5. Venture Beyond (ie keep going)
As I mentioned above, most people don’t make it very far into the canyon. The hike is one of the busiest in the park, but only for the first 2 miles or so. Past mile 2, the crowds start to thin, and past mile 3 we ended up having parts of the trail to ourselves. Once we ventured beyond mile 4 we actually didn’t see a soul. So, keep hiking and you may have the trail to yourself for a bit. In order to see Wall Street (the most famous narrow section with towering walls section), you must hike at least 3 miles in (6 miles roundtrip).
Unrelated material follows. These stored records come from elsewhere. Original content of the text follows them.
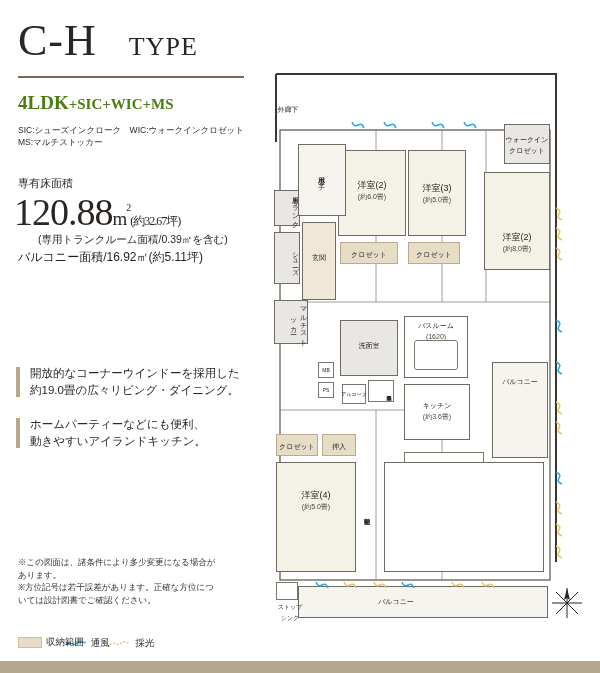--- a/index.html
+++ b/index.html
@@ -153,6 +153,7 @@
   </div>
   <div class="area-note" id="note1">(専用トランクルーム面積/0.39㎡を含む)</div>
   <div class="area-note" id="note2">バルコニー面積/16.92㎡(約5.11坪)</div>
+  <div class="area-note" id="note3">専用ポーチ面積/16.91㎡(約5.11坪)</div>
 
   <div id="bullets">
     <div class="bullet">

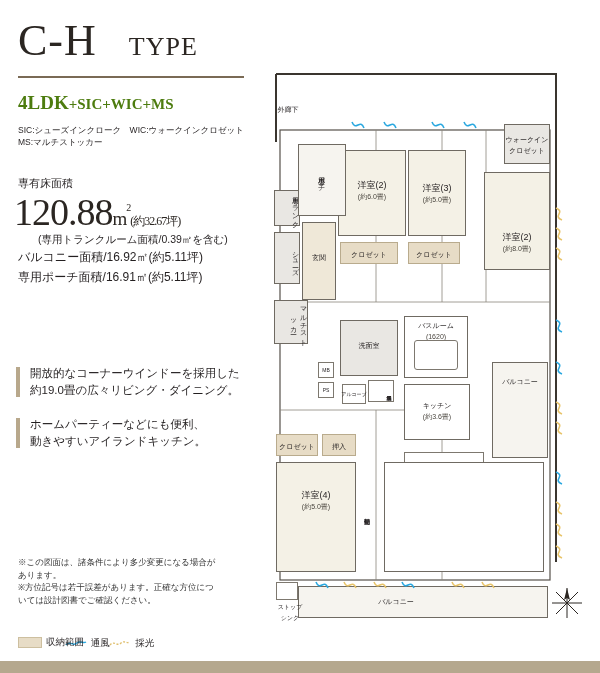--- a/index.html
+++ b/index.html
@@ -63,7 +63,7 @@
   #note3{top:270px;font-size:12px;}
 
   
-  #bullets{position:absolute;left:16px;top:326px;width:228px;margin-top:39px;}
+  #bullets{position:absolute;left:16px;top:326px;width:228px;}
   .bullet{position:relative;margin-bottom:17px;padding-left:14px;}
   .bullet .bar{
     position:absolute;left:0;top:2px;width:4px;height:30px;background:#b8a88c;

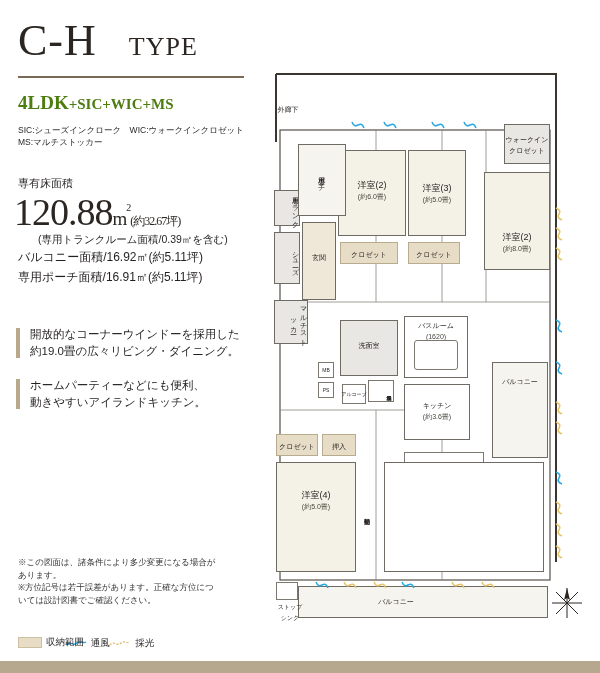--- a/index.html
+++ b/index.html
@@ -327,7 +327,7 @@
     </div>
 
   <div class="rm tatami" style="left:20px;top:400px;width:80px;height:110px;"></div>
-  <div class="lbl" style="left:20px;top:428px;width:80px;">
+  <div class="lbl" style="left:20px;top:416px;width:80px;">
     <span class="n">洋室(4)</span>
     <span class="s">(約5.0畳)</span>
   </div>

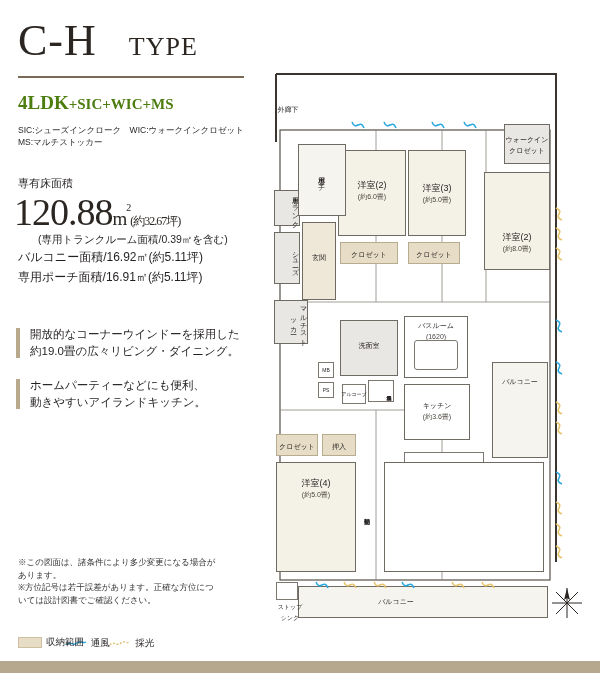--- a/index.html
+++ b/index.html
@@ -347,6 +347,10 @@
   </div>
 
   <div class="rm" style="left:128px;top:400px;width:160px;height:110px;"></div>
+  <div class="lbl" style="left:128px;top:442px;width:160px;">
+    <span class="n">リビング・ダイニング</span>
+    <span class="s">(約19.0畳)</span>
+  </div>
 
   <div class="balcony" style="left:236px;top:300px;width:56px;height:96px;"></div>
   <div class="lbl tiny" style="left:232px;top:314px;width:64px;">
It’s hard work hiking through water, and takes much longer than you think. Even with our gear, our pace ended up being about 2 miles per hour including photography and snack stops and we were moving quite a bit faster than many other folks.
6. Bring Snacks
This is a given if you have type 1 diabetes (like me), but really it’s a good idea for everyone to bring snacks. I wasn’t expecting to be as tired as I was hiking in water. Breaks to snack on bars were helpful in keeping my energy levels up and preventing hypoglycemia. I’m a fan of honey stinger gels for hypos and cliff bars for mid-hike snacks. While there are spots to post up and make a sandwich, it was easier to rely on bars, which had the added benefit of not getting soggy if exposed to water.
It’s easy to get dehydrated in the desert in the summer, even when you’re hiking in cool water. I may not have consumed enough water as I ended the evening with a pounding headache (not fun). Bring at least 3 liters of water if you’re planning to hike the whole 10 miles. Oh and remember to actually drink water as you go. Hydration packs like those made by Platypus or Camelbak are really great options for staying hydrated on any hike.
8. Bring a Buddy or Don’t
While this is definitely a hike I would feel comfortable doing on my own, it’s always more fun with a friend. If you do decide to head out on your own, make sure to let someone know where you are headed and when to get concerned if they don’t hear from you.
The sun is strong in the summer, and spending a couple hours hiking in water under the sun requires good sun protection. Make sure to apply a good waterproof sunscreen and a hat is recommended for extra protection. Nothing like a nasty sunburn to ruin a fun vacation.